Un símbolo de las sombras en las que caminan las personas que excluyen a otras personas y “siguen de largo” y también de los “despojados” y “heridos” que viven en este mundo sin ser tomados en cuenta.
Pero, también un símbolo del poder de la misericordia que “nos mueve” y nos permite ver al prójimo como un cercano, como alguien digno de ser atendido y ante el cual, nos detenemos y aceptamos el desafío de cuidar de él sin necesidad de ser reconocidos o de algún tipo de agradecimiento.

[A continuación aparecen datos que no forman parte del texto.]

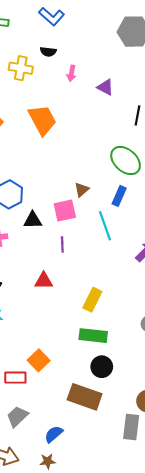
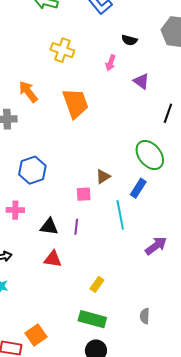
black semicircle: (48, 52) -> (129, 40), moved
pink square: (65, 210) -> (84, 194), size x0.7
black triangle: (33, 220) -> (49, 227), moved
yellow rectangle: (92, 300) -> (97, 284), size x0.7

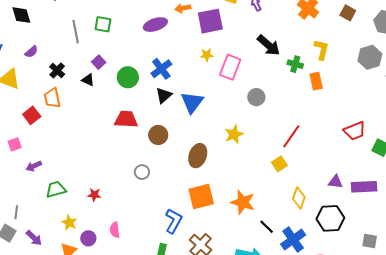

Compasión que se traduce en acciones concretas y en conductas concretas.
Es evidente que esta parábola posee una contundencia innegable para todas las nociones que recoge el papa Francisco en la Encíclica Fratelli Tutti. ¿Cómo entenderíamos la fraternidad sino comprendemos quién es nuestro prójimo?
¿Cómo podríamos ser solidarios o compasivos si no comprendemos la fraternidad como acción? ¿cómo se entendería la fe si ésta no se expone ante los demás, ante el requerimiento del ajeno y del próximo? ¿cómo podríamos acercarnos a la fraternidad si no comprendemos el terrible error de la exclusión, del descarte de miles de personas, sea por su pobreza, vulnerabilidad, condición racial, social, política e incluso de confesión religiosa?
Queda claro que, para practicar la fraternidad, hay que empezar por comprender quién es nuestro prójimo. Miremos a nuestro alrededor y observémonos. Somos indiferentes, pasamos de largo, justificamos nuestra indiferencia o insensibilidad. Somos exclusivos y excluyentes.
Jesús nos habla de forma directa en esta parábola. Somos nosotros los que elegimos escucharlo. Así como insistió con el escriba para que se dé cuenta que la demanda del amor implica atención y disposición, nos sigue insistiendo a cada uno de nosotros.
La invitación queda hecha. En el camino de la vida no hay extraños, hay hermanos y hermanas. ¿Podríamos ser indiferentes a eso? Especialmente si lo relacionamos con: “Les aseguro que cada vez que lo hicieron con el más pequeño de mis hermanos, lo hicieron conmigo”. ¿Podemos evadir esta invitación?